Die Welt der Ostereier - die Sammlung Anne von CampeDas Ei gehört zu den Ursymbolen der Menschheit, seine Entstehungswurzeln reichen sicher - wie bei Feuer, Wasser und Baum - bis in die Frühgeschichte zurück.

Seit frühchristlicher Zeit gilt das (Oster-)Ei als Symbol für die Auferstehung Christi und die Osterfreude. Zum christlichen Symbol geworden, wurden die Eier dann bald auch gefärbt, zunächst noch vorwiegend in rot, der Farbe des Blutes, der Liebe, des Sieges und der Königswürde, später auch in gold. Immer kunstvoller und filigraner wurden die Techniken des Färbens und Bemalens im Laufe der Jahrhunderte; es entstand eine eigene Kunstform, die "Eiermalerei". Auch in außerchristlichen Kulturkreisen entwickelten sich Traditionen des Eierbemalens, etwa in China und Pakistan. Bis auf den heutigen Tag gehört das Eierbemalen zu einem der beliebtesten Osterbräuche auf der ganzen Welt.

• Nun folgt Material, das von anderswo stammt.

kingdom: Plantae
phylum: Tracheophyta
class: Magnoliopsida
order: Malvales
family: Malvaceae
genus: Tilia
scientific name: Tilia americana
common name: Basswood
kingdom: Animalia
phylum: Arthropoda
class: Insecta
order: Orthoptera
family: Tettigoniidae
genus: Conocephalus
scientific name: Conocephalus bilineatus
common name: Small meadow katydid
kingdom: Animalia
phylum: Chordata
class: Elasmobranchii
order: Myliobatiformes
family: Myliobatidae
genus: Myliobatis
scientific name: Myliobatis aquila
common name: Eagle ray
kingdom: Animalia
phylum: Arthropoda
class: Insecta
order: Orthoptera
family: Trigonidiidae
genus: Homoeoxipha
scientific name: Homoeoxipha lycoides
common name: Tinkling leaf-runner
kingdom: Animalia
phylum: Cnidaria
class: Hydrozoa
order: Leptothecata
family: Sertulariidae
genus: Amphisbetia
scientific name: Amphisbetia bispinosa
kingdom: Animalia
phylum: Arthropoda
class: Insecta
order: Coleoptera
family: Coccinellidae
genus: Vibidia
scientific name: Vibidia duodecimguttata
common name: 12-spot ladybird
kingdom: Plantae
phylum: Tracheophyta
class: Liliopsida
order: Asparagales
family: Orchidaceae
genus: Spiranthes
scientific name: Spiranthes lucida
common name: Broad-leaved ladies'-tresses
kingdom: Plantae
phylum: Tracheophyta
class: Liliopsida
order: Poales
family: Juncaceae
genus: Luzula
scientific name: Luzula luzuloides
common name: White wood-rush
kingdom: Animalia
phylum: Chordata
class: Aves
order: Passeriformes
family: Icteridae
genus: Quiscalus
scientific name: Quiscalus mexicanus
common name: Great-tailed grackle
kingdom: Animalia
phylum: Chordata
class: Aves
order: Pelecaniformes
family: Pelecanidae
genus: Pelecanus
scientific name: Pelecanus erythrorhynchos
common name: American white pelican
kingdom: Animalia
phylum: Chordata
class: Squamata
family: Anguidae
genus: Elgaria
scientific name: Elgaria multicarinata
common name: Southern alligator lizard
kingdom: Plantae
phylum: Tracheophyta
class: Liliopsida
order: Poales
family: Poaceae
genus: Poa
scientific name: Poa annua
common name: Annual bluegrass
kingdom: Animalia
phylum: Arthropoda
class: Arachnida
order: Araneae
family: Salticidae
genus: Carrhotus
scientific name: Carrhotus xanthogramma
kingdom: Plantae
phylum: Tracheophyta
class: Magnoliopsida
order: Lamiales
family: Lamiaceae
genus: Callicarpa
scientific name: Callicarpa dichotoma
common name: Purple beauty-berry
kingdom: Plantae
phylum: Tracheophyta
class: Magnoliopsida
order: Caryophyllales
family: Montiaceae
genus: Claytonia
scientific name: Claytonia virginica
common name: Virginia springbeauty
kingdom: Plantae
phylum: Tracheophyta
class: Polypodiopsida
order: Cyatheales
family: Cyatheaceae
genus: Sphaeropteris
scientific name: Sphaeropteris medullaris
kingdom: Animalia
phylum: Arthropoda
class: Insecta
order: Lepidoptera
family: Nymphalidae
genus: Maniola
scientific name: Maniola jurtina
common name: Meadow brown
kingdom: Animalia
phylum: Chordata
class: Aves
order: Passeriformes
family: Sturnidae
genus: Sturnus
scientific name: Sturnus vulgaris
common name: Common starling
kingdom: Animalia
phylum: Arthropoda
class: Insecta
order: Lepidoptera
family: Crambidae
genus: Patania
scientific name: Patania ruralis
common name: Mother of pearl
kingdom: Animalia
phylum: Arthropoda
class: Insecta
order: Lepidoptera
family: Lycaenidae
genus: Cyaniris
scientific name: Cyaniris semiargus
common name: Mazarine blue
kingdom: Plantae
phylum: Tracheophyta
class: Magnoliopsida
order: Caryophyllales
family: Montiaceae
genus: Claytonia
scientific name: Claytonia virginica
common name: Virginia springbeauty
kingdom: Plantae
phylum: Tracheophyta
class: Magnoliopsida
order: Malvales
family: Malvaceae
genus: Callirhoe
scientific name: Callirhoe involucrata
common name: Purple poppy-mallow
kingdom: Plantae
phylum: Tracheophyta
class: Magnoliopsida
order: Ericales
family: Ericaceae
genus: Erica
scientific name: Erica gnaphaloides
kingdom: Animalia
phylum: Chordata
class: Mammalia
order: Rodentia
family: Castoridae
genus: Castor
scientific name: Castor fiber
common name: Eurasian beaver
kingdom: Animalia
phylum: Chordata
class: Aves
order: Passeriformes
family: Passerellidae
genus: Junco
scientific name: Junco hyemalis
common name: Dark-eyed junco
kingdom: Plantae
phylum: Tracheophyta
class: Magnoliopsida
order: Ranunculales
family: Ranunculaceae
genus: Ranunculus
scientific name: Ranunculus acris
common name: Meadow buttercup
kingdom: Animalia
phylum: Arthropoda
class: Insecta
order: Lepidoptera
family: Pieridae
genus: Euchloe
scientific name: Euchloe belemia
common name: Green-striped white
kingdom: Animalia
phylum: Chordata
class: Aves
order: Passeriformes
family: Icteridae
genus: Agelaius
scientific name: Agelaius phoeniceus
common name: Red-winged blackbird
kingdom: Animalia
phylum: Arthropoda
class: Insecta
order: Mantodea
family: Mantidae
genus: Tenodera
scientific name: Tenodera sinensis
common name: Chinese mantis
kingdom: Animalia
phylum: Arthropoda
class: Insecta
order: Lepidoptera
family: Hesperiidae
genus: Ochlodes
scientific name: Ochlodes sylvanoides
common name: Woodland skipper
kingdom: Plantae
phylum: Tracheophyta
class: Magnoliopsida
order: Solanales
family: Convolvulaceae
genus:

Oft zeigen sich die Eiermaler mit der "Volkskunst ihres Landes" verbunden, wenn deren Eier mit Mustern und Motiven geschmückt sind, die man auch von Trachten, Keramik oder Möbeln "ihres" Gebietes kennt. Dazu gehören zum Beispiel die Eier aus Bayern, der Schweiz, Österreich und Ungarn. So ermöglichen die ovalen Kunstwerke den Blick in das Brauchtum und in die Alltagskultur der Völker der Welt.

Seit rund 50 Jahren sammelt Anne von Campe kunstvoll bemalte (Oster-)Eier und stellt die Kunstwerke seit 1991 einmal jährlich aus. Vom 29. März bis zum 4. Mai 2003 war die eindrucksvolle Schau im Hamelner Museum zu sehen.

Die Sammlung von Anne von Campe gehört zu den beeindruckendsten ihrer Art. Die Eier stammen aus allen Kontinenten der Erde, sogar aus Australien. Der größte Teil stammt jedoch aus Russland, Polen und Rumänien. Zu der Ausstellung gehören Eier aus Zucker, aus Berliner Porzellan und aus Edelstein. Zu sehen sind auch die wertvollen Fabergé-Eier und sogar ein "Liebes-Ei".